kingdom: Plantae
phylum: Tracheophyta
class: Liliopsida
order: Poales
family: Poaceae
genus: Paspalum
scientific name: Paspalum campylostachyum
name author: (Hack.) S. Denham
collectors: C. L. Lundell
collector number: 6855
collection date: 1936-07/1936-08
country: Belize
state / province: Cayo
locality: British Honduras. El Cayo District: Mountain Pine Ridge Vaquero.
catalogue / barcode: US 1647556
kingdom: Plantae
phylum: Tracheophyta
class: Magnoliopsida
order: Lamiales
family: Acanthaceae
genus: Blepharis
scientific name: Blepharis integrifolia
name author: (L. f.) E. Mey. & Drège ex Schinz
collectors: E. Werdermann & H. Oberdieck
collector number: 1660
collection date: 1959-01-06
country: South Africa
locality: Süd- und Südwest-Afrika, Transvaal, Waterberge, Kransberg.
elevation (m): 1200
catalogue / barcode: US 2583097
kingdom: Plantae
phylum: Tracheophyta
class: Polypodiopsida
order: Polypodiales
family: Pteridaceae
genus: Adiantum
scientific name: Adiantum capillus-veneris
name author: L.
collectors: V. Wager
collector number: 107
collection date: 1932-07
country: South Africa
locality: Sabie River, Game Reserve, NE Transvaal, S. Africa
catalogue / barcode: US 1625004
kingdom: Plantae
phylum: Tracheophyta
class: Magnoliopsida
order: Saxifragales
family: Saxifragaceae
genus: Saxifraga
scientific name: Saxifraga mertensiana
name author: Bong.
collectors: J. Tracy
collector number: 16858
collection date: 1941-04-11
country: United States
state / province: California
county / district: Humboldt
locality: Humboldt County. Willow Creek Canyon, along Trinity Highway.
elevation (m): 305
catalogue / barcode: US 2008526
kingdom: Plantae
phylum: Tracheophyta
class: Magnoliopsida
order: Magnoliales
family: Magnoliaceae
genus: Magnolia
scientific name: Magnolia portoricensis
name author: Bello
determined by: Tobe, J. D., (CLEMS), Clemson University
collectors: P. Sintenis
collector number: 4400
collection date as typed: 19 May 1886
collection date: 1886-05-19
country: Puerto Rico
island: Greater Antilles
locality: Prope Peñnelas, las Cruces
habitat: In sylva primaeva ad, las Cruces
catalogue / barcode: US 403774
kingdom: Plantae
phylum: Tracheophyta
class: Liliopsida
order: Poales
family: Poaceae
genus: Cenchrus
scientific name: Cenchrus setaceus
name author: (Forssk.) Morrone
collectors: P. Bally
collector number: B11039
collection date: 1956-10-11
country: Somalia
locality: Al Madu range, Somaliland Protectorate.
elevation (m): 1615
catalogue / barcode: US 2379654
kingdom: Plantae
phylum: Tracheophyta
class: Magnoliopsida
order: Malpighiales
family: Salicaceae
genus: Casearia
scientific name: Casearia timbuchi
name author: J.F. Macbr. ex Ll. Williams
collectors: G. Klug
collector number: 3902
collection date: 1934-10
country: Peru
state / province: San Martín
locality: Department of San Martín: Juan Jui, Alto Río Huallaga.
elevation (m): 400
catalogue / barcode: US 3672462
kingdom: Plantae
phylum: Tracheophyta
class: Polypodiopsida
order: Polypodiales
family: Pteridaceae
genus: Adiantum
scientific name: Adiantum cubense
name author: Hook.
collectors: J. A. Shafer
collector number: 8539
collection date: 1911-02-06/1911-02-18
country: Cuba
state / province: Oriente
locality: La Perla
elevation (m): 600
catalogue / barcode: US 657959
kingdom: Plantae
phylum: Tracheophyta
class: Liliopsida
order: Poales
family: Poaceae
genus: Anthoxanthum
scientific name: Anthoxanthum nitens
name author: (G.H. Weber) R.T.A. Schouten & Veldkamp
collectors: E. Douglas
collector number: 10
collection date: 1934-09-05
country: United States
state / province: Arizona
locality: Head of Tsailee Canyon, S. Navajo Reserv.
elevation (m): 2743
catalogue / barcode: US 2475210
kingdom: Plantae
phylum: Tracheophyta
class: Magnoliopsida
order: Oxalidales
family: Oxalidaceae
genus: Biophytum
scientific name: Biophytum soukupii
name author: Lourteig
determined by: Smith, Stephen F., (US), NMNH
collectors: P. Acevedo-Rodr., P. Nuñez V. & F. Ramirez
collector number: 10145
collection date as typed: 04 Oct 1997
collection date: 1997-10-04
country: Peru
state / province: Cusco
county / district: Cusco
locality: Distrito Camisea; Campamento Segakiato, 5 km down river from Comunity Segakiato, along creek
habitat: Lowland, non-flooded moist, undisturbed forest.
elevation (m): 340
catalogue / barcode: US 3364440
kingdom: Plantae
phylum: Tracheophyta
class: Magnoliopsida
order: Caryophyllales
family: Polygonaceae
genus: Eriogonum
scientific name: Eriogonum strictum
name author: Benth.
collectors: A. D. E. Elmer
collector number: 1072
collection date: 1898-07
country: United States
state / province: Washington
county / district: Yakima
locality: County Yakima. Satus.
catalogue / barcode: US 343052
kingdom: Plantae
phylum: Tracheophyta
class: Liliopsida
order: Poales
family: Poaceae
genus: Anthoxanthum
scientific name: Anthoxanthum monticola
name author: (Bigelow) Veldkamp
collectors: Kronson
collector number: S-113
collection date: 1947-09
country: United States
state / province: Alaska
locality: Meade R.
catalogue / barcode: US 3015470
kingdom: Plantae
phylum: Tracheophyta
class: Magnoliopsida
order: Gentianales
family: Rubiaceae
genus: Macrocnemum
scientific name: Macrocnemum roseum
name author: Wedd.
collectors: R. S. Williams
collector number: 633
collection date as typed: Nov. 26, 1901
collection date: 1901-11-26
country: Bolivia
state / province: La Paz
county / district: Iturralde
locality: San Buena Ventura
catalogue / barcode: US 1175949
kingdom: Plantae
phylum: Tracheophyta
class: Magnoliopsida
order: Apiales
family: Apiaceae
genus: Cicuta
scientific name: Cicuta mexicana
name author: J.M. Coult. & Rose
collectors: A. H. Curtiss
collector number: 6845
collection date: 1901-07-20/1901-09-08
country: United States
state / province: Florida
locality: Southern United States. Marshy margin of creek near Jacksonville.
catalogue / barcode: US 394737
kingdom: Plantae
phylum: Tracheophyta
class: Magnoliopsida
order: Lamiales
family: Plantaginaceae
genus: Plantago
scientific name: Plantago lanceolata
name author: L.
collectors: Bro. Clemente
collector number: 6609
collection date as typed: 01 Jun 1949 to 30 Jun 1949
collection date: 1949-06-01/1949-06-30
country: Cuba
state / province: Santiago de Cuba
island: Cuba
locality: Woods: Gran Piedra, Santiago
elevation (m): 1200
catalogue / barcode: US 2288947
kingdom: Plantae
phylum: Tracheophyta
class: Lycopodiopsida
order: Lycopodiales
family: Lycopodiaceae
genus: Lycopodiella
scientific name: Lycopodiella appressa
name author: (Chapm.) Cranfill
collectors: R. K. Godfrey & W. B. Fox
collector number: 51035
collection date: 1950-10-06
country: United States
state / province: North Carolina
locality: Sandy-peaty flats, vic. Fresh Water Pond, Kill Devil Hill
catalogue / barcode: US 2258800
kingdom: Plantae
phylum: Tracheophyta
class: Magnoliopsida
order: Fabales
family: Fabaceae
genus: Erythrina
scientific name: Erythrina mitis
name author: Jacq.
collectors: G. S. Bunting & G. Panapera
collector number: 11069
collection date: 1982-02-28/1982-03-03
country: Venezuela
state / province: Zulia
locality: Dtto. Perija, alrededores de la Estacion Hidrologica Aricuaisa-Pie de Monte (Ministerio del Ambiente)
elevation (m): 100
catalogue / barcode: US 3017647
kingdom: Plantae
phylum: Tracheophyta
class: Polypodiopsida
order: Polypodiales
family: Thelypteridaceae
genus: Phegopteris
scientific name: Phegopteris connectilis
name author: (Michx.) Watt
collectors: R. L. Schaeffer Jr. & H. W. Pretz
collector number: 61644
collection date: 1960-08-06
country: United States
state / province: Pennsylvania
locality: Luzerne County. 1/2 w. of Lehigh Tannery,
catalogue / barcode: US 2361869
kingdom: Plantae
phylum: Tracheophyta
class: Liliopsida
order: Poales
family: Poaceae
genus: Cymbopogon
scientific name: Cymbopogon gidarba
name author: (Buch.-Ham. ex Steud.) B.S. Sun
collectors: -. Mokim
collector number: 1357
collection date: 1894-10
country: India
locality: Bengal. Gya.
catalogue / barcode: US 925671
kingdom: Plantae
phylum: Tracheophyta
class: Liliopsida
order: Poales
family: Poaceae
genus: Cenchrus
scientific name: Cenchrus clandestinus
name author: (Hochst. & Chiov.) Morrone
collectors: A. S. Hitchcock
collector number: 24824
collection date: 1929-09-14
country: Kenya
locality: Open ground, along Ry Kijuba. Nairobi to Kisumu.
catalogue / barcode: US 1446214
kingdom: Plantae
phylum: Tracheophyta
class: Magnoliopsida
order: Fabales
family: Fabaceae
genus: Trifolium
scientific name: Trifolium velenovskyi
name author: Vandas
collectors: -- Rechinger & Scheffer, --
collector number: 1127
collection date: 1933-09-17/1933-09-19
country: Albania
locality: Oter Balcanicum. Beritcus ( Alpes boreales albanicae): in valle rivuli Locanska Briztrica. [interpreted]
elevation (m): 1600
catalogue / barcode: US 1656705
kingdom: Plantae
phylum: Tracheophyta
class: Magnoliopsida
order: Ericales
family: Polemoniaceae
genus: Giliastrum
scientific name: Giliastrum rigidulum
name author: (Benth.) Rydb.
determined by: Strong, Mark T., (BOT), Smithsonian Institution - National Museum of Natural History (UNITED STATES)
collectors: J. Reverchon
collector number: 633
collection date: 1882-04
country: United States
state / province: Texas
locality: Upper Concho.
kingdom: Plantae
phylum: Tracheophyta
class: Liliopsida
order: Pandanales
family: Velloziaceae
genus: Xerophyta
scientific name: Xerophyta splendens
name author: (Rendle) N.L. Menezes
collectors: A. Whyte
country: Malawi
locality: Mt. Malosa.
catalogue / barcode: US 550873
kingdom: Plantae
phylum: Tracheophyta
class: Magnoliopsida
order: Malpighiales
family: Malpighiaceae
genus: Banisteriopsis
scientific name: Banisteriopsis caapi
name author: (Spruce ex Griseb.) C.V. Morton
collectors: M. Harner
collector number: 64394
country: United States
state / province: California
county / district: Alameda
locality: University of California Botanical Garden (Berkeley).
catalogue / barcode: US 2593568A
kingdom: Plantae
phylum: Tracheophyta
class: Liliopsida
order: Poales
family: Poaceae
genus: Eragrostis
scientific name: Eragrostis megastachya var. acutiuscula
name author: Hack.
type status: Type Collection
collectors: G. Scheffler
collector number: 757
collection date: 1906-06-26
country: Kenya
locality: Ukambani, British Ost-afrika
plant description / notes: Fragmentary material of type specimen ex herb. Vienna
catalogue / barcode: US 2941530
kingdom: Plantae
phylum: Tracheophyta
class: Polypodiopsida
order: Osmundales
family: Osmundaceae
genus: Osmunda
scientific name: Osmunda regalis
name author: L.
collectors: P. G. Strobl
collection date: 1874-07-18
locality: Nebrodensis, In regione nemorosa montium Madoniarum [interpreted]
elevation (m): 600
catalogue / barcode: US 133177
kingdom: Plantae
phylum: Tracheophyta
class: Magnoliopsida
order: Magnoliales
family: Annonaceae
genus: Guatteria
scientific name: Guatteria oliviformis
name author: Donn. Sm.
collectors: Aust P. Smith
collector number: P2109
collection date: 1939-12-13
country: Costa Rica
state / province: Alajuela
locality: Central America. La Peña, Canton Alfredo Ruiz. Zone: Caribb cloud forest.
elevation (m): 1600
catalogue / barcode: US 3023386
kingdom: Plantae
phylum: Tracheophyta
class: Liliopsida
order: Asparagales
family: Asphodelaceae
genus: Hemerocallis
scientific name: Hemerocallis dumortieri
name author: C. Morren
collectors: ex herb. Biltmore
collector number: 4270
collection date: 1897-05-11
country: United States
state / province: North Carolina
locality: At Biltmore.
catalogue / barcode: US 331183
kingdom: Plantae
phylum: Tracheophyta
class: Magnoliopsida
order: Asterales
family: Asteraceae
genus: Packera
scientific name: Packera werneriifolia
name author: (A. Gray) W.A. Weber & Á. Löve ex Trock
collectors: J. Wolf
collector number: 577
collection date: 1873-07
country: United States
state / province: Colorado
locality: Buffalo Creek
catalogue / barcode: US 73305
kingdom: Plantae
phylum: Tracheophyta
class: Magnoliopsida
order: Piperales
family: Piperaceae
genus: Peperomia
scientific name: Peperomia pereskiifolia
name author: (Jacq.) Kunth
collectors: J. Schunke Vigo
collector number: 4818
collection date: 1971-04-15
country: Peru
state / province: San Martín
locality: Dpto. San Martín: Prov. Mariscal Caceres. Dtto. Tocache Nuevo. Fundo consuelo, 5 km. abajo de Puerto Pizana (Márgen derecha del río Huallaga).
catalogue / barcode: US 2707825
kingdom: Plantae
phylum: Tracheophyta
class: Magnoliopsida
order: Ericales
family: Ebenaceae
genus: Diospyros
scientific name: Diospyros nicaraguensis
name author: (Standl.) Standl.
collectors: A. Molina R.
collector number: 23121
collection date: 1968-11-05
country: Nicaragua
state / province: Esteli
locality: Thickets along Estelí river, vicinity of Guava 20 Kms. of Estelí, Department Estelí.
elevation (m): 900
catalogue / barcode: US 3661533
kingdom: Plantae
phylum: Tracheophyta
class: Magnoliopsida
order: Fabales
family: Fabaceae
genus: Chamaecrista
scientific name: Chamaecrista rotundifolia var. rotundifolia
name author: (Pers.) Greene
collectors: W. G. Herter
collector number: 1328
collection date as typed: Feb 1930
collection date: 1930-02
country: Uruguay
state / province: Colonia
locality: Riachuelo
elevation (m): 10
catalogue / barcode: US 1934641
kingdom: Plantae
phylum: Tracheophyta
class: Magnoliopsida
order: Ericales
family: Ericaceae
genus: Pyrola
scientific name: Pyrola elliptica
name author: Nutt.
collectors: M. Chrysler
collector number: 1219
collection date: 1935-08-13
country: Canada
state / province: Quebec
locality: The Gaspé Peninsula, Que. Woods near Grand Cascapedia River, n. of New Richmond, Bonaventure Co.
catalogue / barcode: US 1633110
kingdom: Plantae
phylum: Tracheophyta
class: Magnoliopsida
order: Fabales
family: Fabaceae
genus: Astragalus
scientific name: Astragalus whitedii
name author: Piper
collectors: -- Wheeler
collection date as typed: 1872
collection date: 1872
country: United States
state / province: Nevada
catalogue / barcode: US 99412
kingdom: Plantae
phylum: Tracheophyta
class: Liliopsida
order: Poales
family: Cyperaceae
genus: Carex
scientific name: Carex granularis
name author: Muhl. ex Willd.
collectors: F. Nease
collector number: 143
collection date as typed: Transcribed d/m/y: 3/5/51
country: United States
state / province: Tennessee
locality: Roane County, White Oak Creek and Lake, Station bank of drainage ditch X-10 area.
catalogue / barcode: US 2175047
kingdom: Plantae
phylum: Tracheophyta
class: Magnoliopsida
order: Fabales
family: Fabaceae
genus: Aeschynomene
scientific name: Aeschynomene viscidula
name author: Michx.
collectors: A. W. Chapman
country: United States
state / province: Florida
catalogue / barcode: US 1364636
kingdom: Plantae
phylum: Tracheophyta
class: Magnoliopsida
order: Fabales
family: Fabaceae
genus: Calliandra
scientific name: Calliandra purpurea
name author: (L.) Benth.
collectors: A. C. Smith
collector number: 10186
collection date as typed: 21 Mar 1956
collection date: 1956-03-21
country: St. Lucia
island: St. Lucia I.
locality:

Required work -
Retype the rows verbatim, from the first line through the line containing "locality: Prope Peñnelas, las Cruces", with both ends included.

Correct output -
kingdom: Plantae
phylum: Tracheophyta
class: Liliopsida
order: Poales
family: Poaceae
genus: Paspalum
scientific name: Paspalum campylostachyum
name author: (Hack.) S. Denham
collectors: C. L. Lundell
collector number: 6855
collection date: 1936-07/1936-08
country: Belize
state / province: Cayo
locality: British Honduras. El Cayo District: Mountain Pine Ridge Vaquero.
catalogue / barcode: US 1647556
kingdom: Plantae
phylum: Tracheophyta
class: Magnoliopsida
order: Lamiales
family: Acanthaceae
genus: Blepharis
scientific name: Blepharis integrifolia
name author: (L. f.) E. Mey. & Drège ex Schinz
collectors: E. Werdermann & H. Oberdieck
collector number: 1660
collection date: 1959-01-06
country: South Africa
locality: Süd- und Südwest-Afrika, Transvaal, Waterberge, Kransberg.
elevation (m): 1200
catalogue / barcode: US 2583097
kingdom: Plantae
phylum: Tracheophyta
class: Polypodiopsida
order: Polypodiales
family: Pteridaceae
genus: Adiantum
scientific name: Adiantum capillus-veneris
name author: L.
collectors: V. Wager
collector number: 107
collection date: 1932-07
country: South Africa
locality: Sabie River, Game Reserve, NE Transvaal, S. Africa
catalogue / barcode: US 1625004
kingdom: Plantae
phylum: Tracheophyta
class: Magnoliopsida
order: Saxifragales
family: Saxifragaceae
genus: Saxifraga
scientific name: Saxifraga mertensiana
name author: Bong.
collectors: J. Tracy
collector number: 16858
collection date: 1941-04-11
country: United States
state / province: California
county / district: Humboldt
locality: Humboldt County. Willow Creek Canyon, along Trinity Highway.
elevation (m): 305
catalogue / barcode: US 2008526
kingdom: Plantae
phylum: Tracheophyta
class: Magnoliopsida
order: Magnoliales
family: Magnoliaceae
genus: Magnolia
scientific name: Magnolia portoricensis
name author: Bello
determined by: Tobe, J. D., (CLEMS), Clemson University
collectors: P. Sintenis
collector number: 4400
collection date as typed: 19 May 1886
collection date: 1886-05-19
country: Puerto Rico
island: Greater Antilles
locality: Prope Peñnelas, las Cruces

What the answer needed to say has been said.